In January, the United States Preventative Services Task Force (USPSTF) issued a long-overdue recommendation that healthcare providers screen for depression during pregnancy. It’s a step in the right direction. Still, there remain significant barriers to meaningful, institutionalized change: According to a 2012 survey conducted by Slate, nearly one-third of medical providers were “outright dismissive of their patients’ moods.” One respondent said her doctor just advised that she “stop watching [too] many soap operas.”
With so much pushback, it’s no wonder a 2015 study published in Nurse Practitioner found an estimated 80% of depressed pregnant women are never identified. Cheryl Anderson, one of the study’s lead researchers and an associate professor at the University of Texas-Arlington College of Nursing and Health Innovation, says the recommendations simply don’t go far enough when it comes to expectant mothers’ mental wellness. “There’s no routine assessment plan and there’s certainly no follow through,” she says.
Anderson says screening for prenatal depression is a simple and quick process: Expectant mothers can just fill out the simple, 10-question Edinburgh Postnatal Depression Scale periodically throughout gestational months. The form would help healthcare providers ascertain whether further questioning was necessary.
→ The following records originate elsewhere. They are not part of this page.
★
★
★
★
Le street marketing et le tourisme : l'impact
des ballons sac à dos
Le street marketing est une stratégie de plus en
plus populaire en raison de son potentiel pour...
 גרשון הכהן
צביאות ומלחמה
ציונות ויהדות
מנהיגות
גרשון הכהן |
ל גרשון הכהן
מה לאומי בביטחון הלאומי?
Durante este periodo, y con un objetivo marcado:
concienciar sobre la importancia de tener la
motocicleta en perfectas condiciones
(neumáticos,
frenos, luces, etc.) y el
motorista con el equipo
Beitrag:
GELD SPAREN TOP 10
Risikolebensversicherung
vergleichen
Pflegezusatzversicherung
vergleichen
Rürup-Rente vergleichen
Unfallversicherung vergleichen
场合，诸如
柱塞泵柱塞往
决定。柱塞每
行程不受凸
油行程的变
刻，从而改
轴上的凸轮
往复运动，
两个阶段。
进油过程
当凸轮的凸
Yet, this simply isn’t happening—even for women with documented risk factors including a history of depression or lack of a comprehensive social support system. In situations where there is an undiagnosed issue, Anderson says, the depression “builds and builds” throughout pregnancy and into the postpartum period. The consequences of this cycle are potentially fatal: Suicide is the second most common cause of death among new mothers, according to research by Northwestern University.
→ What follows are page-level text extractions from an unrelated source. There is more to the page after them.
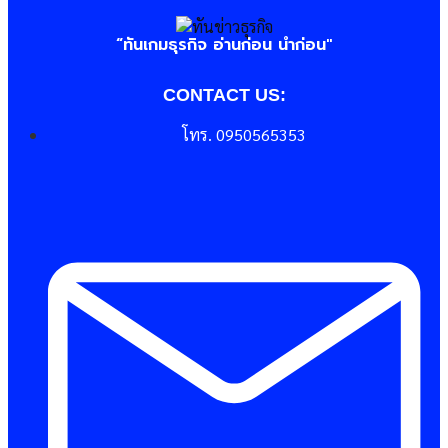
“ทันเกมธุรกิจ อ่านก่อน นำก่อน"
CONTACT US:
โทร. 0950565353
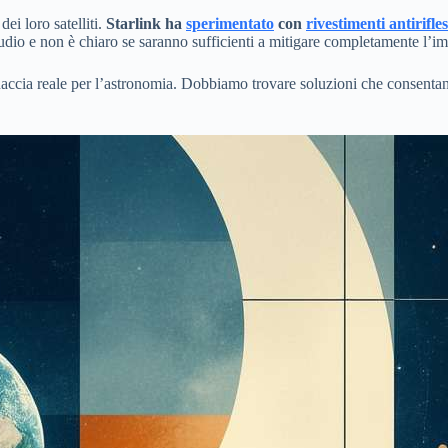
ei loro satelliti.
Starlink ha
sperimentato
con
rivestimenti antirifle
studio e non è chiaro se saranno sufficienti a mitigare completamente l’i
ccia reale per l’astronomia. Dobbiamo trovare soluzioni che consentano 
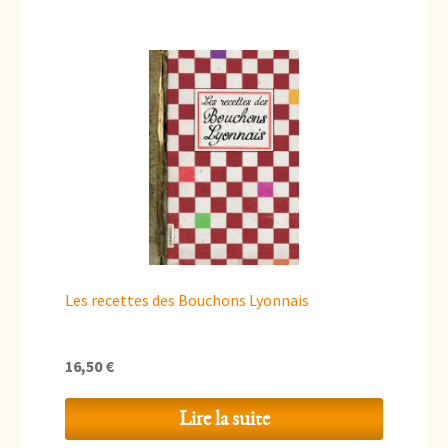
Les recettes des Bouchons Lyonnais
16,50
€
Lire la suite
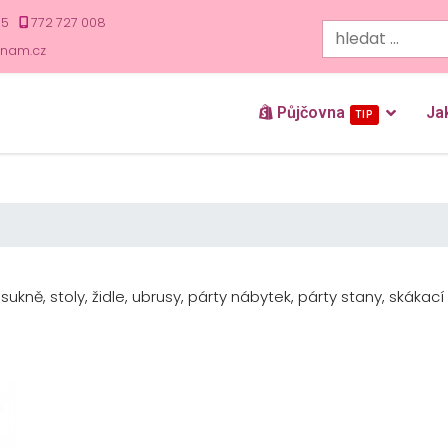
35
772 727 008
znam.cz
Půjčovna
Ja
TIP
ukně, stoly, židle, ubrusy, párty nábytek, párty stany, skákac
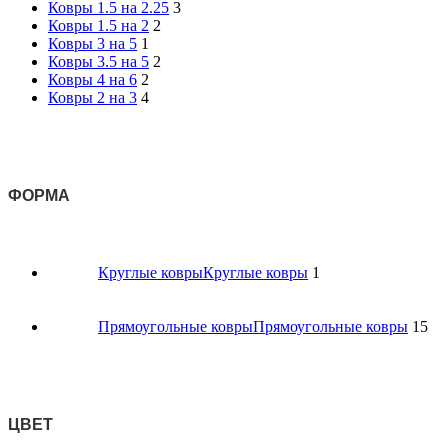
Ковры 1.5 на 2.25
3
Ковры 1.5 на 2
2
Ковры 3 на 5
1
Ковры 3.5 на 5
2
Ковры 4 на 6
2
Ковры 2 на 3
4
ФОРМА
Круглые ковры
Круглые ковры
1
Прямоугольные ковры
Прямоугольные ковры
15
ЦВЕТ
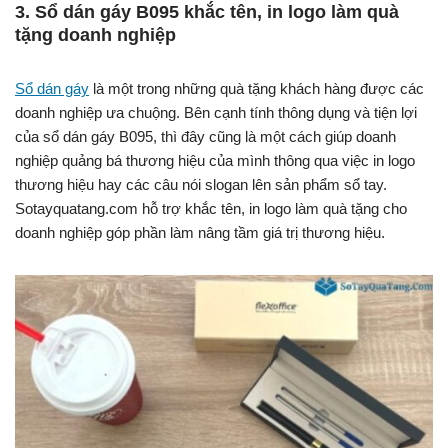
3. Sổ dán gáy B095 khắc tên, in logo làm quà
tặng doanh nghiệp
Sổ dán gáy
là một trong những quà tặng khách hàng được các
doanh nghiệp ưa chuộng. Bên cạnh tính thông dụng và tiện lợi
của sổ dán gáy B095, thì đây cũng là một cách giúp doanh
nghiệp quảng bá thương hiệu của mình thông qua việc in logo
thương hiệu hay các câu nói slogan lên sản phẩm sổ tay.
Sotayquatang.com hỗ trợ khắc tên, in logo làm quà tặng cho
doanh nghiệp góp phần làm nâng tầm giá trị thương hiệu.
For those women who don’t get needed treatment during pregnancy, suicidal ideation is not the only risk factor. According to a newly published study in Obstetrics & Gynecology, depressed mothers were “significantly more likely” to experience preterm births and have low-weight babies.
It’s clear healthcare providers need to be much more proactive when it comes to addressing prenatal depression. But the rest of us do, too. According to the Slate survey, 85% of women who experienced depression during pregnancy felt guilty. Fewer than one-third felt comfortable revealing their struggles to friends or family. As Spinelli puts it, “They are not sure of themselves and they’re not sure if other people will believe them because somebody is likely to say, ‘Don’t be ridiculous, this [pregnancy] is a wonderful thing.’”
For Glynis Ratcliffe, it was difficult to find a community willing and able to talk about her struggle. “It’s the same thing when people ask you how you’re doing and you’re like, ‘Well, actually, I’m depressed,’” she says. “Who wants to hear that, right?
The good news is that prenatal depression treatment is available and relatively successful: According to results from the Obstetrics & Gynecology study, the risks for preterm births and low birth-weight babies all but vanished among women with diagnosed prenatal depression who took antidepressants. Other studies confirm counseling and complementary therapies, such as massage and acupuncture, result in similarly positive health effects for depressed expectant mothers and their babies.
Help from a psychiatrist and social worker was ultimately an invaluable experience for Ratliffe. Just as meaningful was the realization she wasn’t alone in her struggles. “When I went to the clinic and saw other women who were pregnant [seeking depression treatment],” she says, “a light kind of switched on at that point.”